## 10 April 2010

### TRIE data structure Part 5 : Complexity Analysis

Now that we've seen the basic operations on how to work with a TRIE, we shall now see the space and time complexities in order to get a real feel of how good a TRIE data structure is. Lets take the two important operations INSERT and SEARCH to measure the complexity.

INSERT operation first. Lets always take into account the worst case timing first and later convince ourselves of the practical timings. For every Node in the TRIE we had something called as Collection where the Collection can be either a Set or a List. If we choose Set, the order of whatever operation we perform over that will be in O(1) time, whereas if we use a LinkedList the number of comparisons at worst will be 26 (the number of alphabets). So for moving from one node to another, there will be at least 26 comparisons will be required at each step.

Having these in mind, for inserting a word of length 'k' we need (k * 26) comparisons. By Applying the Big O notation it becomes O(k) which will be again O(1). Thus insert operations are performed in constant time irrespective of the length of the input string (this might look lik an understatement, but if we make the length of the input string a worst case maximum, this sentence holds true).
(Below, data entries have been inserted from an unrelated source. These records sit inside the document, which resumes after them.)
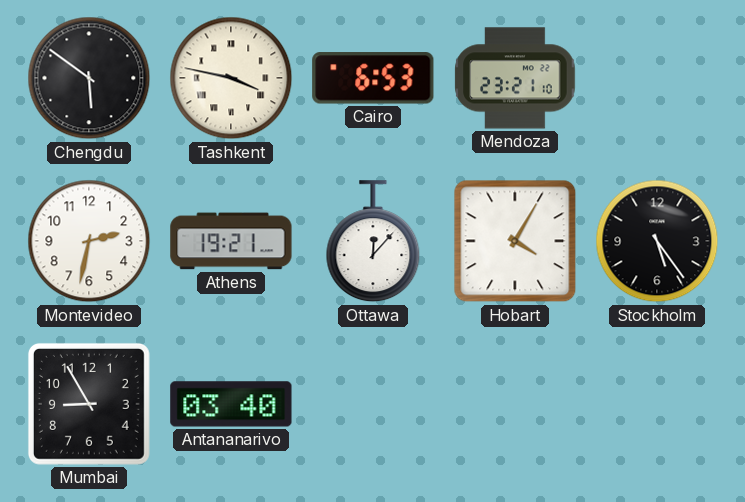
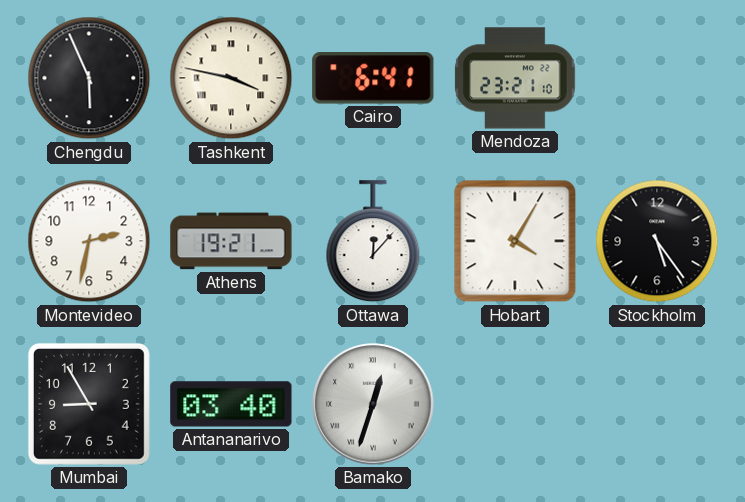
Chengdu: 5:51 -> 5:56
Cairo: 6:53 -> 6:41
Bamako: none -> 12:33
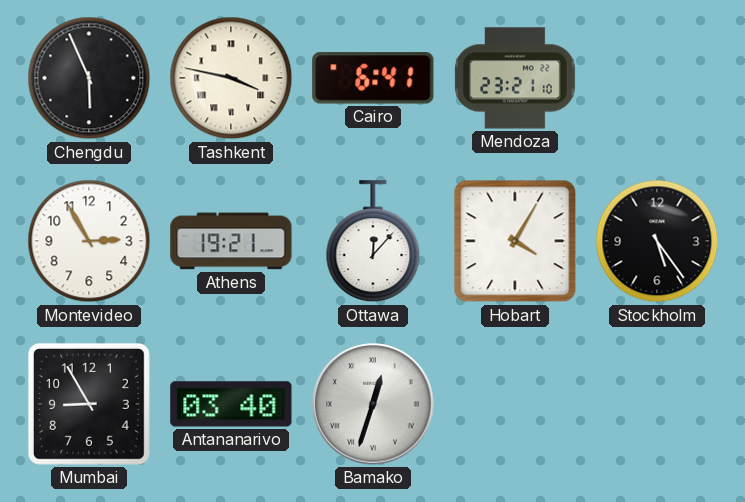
Montevideo: 2:32 -> 2:55
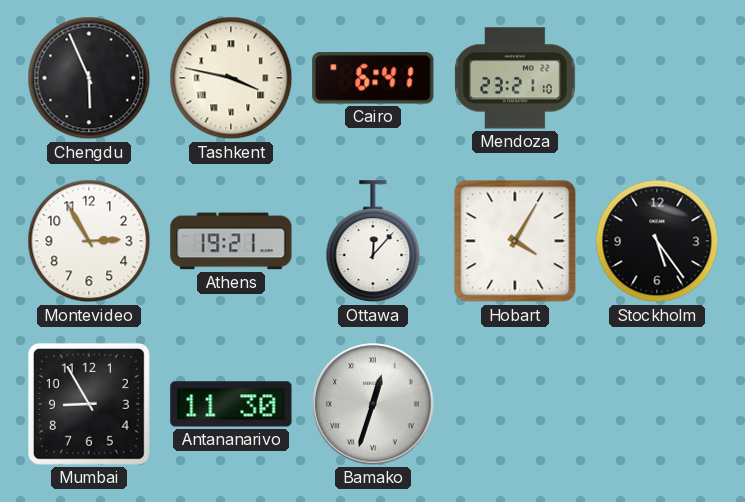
Antananarivo: 03:40 -> 11:30
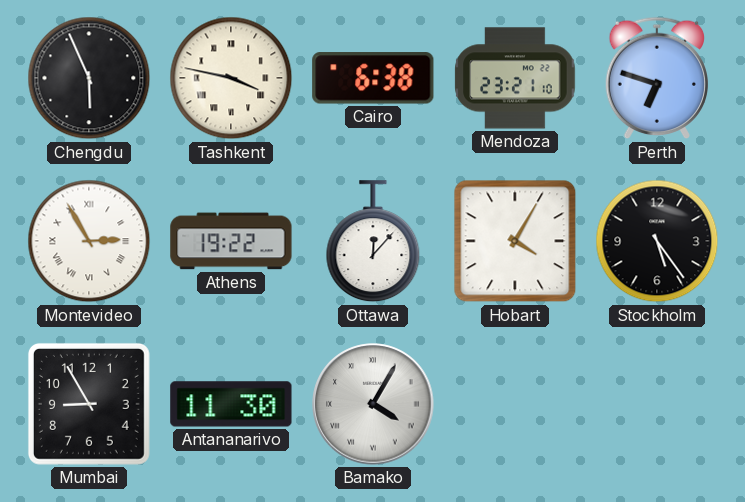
Cairo: 6:41 -> 6:38
Perth: none -> 6:48
Montevideo numerals: Arabic -> Roman
Athens: 19:21 -> 19:22
Bamako: 12:33 -> 4:05
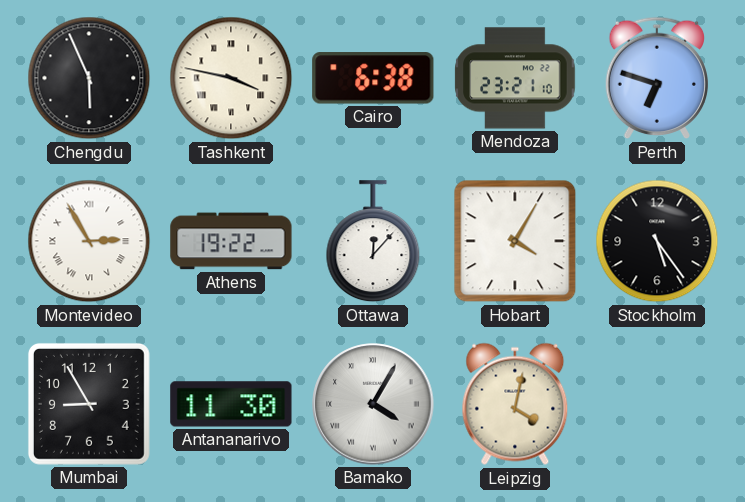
Leipzig: none -> 4:02
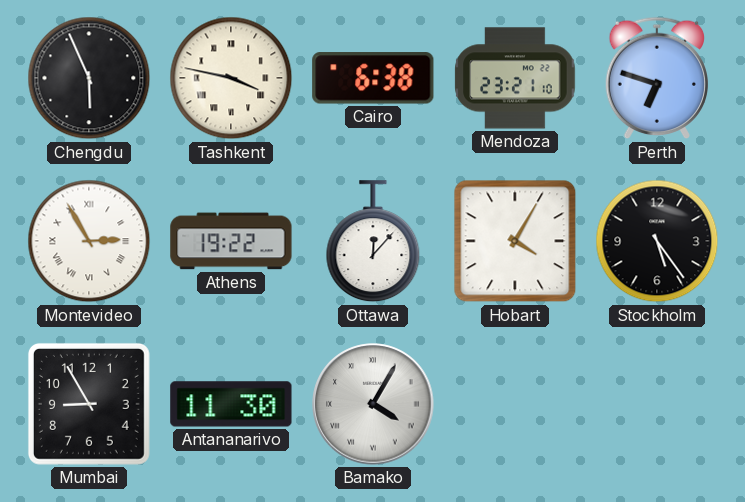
Leipzig: 4:02 -> none
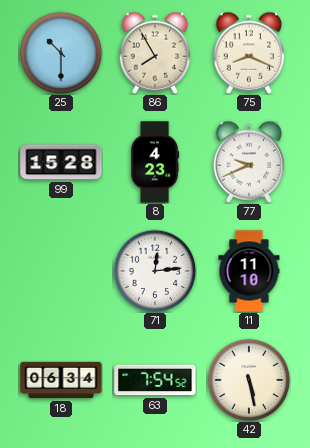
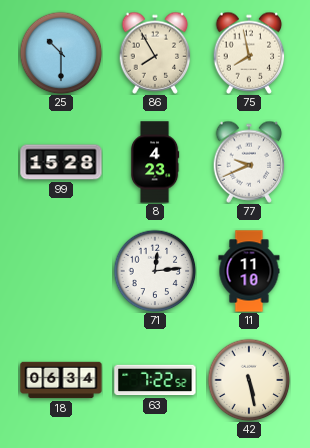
75: 8:19 -> 7:58
63: 7:54 -> 7:22
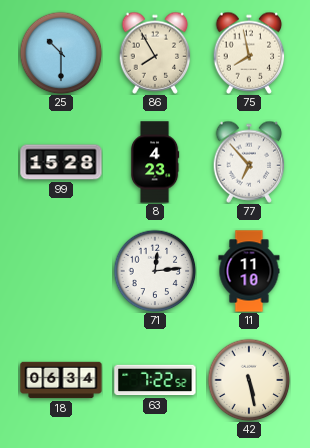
77: 9:41 -> 6:53
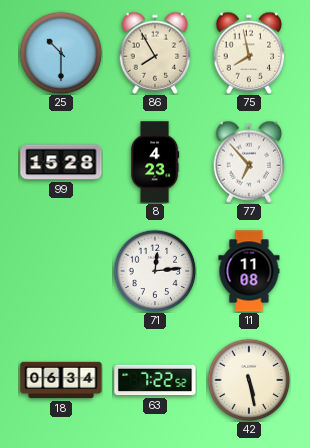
11: 11:10 -> 11:08
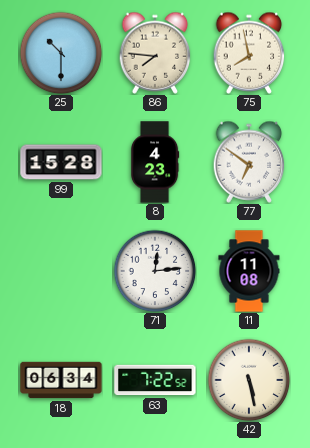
86: 7:55 -> 7:46
77: 6:53 -> 6:51
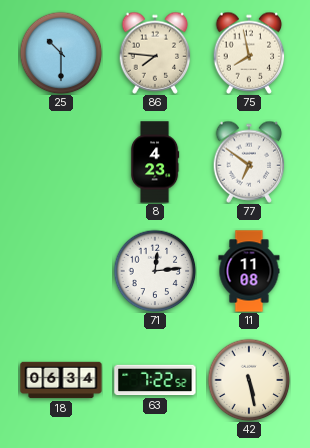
99: 15:28 -> none
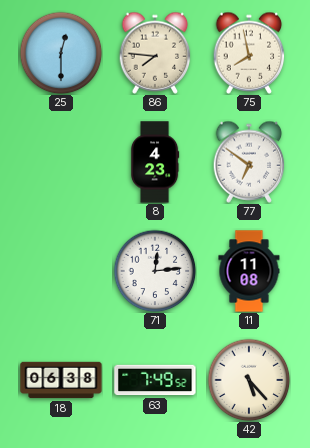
25: 10:30 -> 12:30
18: 06:34 -> 06:38
63: 7:22 -> 7:49
42: 5:28 -> 5:23
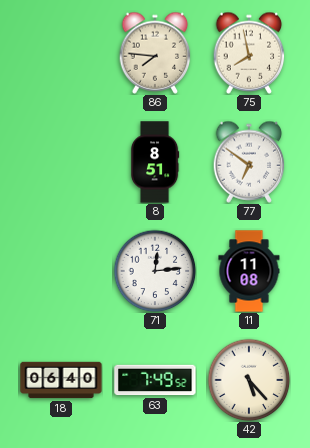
25: 12:30 -> none
8: 4:23 -> 8:51
18: 06:38 -> 06:40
Same holds true for the search operation as well. The search operation exactly performs the way the insert does and its order is O(k*26) = O(1).

Unknown said...

Hey, How come O(k) became O(1) in the above explanation? Could you pls clarify me?

BragBoy said...

@chiranjeevi:
To understand this, you will have to have a deep knowledge on what "Order" means. The Big O notation is used to tell how the complexity increases according to the increase in the input space. For TRIE ADT, the input space is the number of words that we use. Assume we have 10 words, the insert operation will take a total of its word length multiplied by the 26 letters in the linked list. Which will be equal to k*26. Applying Big O we have O(k*26) = O(1). The reason is this does not depend upon the increase in the number of words that the TRIE is going to have.
Even if the TRIE has a billion words, the insert operation will take a constant time of k*26 which is irrespective of 'n'. So, if you plot a curve you could see that its constant and in Big O terms, it is called as O(1) or constant time insertion.
Hope this helps.

Unknown said...

Thankyou very much for the clarification. Now, I got it.

BragBoy said...

@chiranjeevi: Happy to help!

Balaji, said...

is ther c code for this..

Anonymous said...

Very good explanation. To the point and in Java :)

Very well explained!! great post.

BragBoy said...

Thanks Ramya for stopping by!

Unknown said...

Can you give me any idea how can i compare 2 tries?

Unknown said...

Excellent job. You should write a book on all data structures. Another thing is that you wrote the algo..after giving the code for insert and search. If algo could have been discussed first, it would have been a bit easier to understand for new bees like me.
Anyways, it was very good.
Thanks.